[Stored data entries]
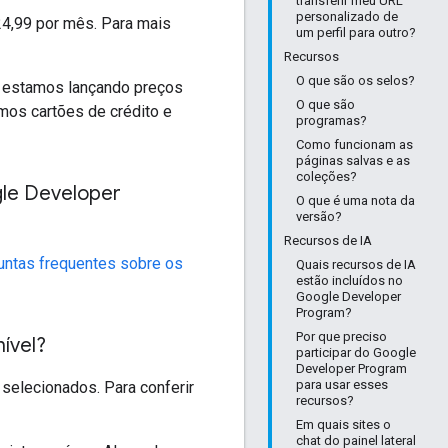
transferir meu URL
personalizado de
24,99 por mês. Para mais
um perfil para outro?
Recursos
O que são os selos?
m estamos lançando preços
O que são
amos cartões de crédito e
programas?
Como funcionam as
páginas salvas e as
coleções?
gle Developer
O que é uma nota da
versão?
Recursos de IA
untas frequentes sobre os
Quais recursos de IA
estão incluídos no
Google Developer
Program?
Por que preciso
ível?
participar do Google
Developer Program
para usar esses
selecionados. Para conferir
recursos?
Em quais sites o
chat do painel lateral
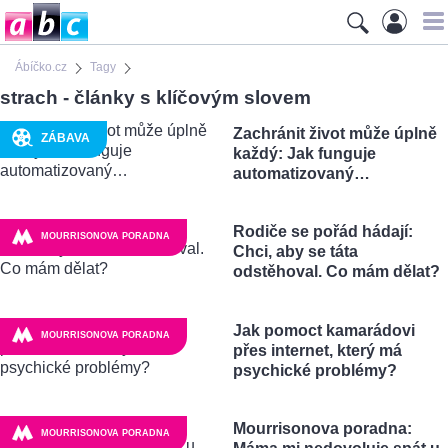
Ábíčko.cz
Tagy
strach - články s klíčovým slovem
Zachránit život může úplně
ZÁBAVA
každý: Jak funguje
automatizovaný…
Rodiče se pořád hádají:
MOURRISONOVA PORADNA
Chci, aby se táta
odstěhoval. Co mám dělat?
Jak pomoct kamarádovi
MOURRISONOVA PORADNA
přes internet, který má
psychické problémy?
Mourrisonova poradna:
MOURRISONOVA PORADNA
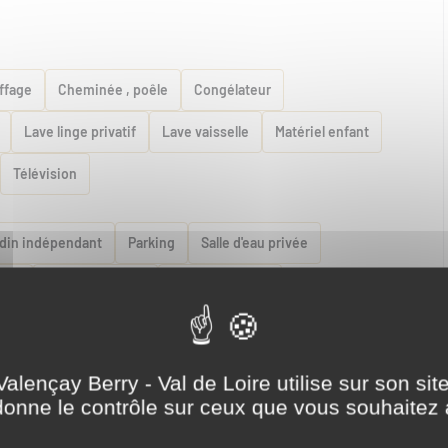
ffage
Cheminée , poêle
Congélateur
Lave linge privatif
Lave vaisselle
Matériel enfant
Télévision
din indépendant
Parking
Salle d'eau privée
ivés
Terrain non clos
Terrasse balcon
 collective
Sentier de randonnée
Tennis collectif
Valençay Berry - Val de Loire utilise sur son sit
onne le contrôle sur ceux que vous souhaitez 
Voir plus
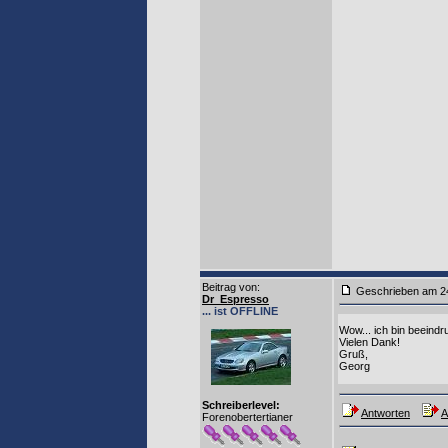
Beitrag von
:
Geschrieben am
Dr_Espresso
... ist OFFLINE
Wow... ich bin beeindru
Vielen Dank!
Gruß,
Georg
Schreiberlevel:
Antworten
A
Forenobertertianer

> **WORK INSTRUCTIONS**
Give the entries above again word for word, without the pictures.

> **TASK RESPONSE**
transferir meu URL
personalizado de
24,99 por mês. Para mais
um perfil para outro?
Recursos
O que são os selos?
m estamos lançando preços
O que são
amos cartões de crédito e
programas?
Como funcionam as
páginas salvas e as
coleções?
gle Developer
O que é uma nota da
versão?
Recursos de IA
untas frequentes sobre os
Quais recursos de IA
estão incluídos no
Google Developer
Program?
Por que preciso
ível?
participar do Google
Developer Program
para usar esses
selecionados. Para conferir
recursos?
Em quais sites o
chat do painel lateral
Ábíčko.cz
Tagy
strach - články s klíčovým slovem
Zachránit život může úplně
ZÁBAVA
každý: Jak funguje
automatizovaný…
Rodiče se pořád hádají:
MOURRISONOVA PORADNA
Chci, aby se táta
odstěhoval. Co mám dělat?
Jak pomoct kamarádovi
MOURRISONOVA PORADNA
přes internet, který má
psychické problémy?
Mourrisonova poradna:
MOURRISONOVA PORADNA
ffage
Cheminée , poêle
Congélateur
Lave linge privatif
Lave vaisselle
Matériel enfant
Télévision
din indépendant
Parking
Salle d'eau privée
ivés
Terrain non clos
Terrasse balcon
 collective
Sentier de randonnée
Tennis collectif
Valençay Berry - Val de Loire utilise sur son sit
onne le contrôle sur ceux que vous souhaitez 
Voir plus
Beitrag von
:
Geschrieben am
Dr_Espresso
... ist OFFLINE
Wow... ich bin beeindru
Vielen Dank!
Gruß,
Georg
Schreiberlevel:
Antworten
A
Forenobertertianer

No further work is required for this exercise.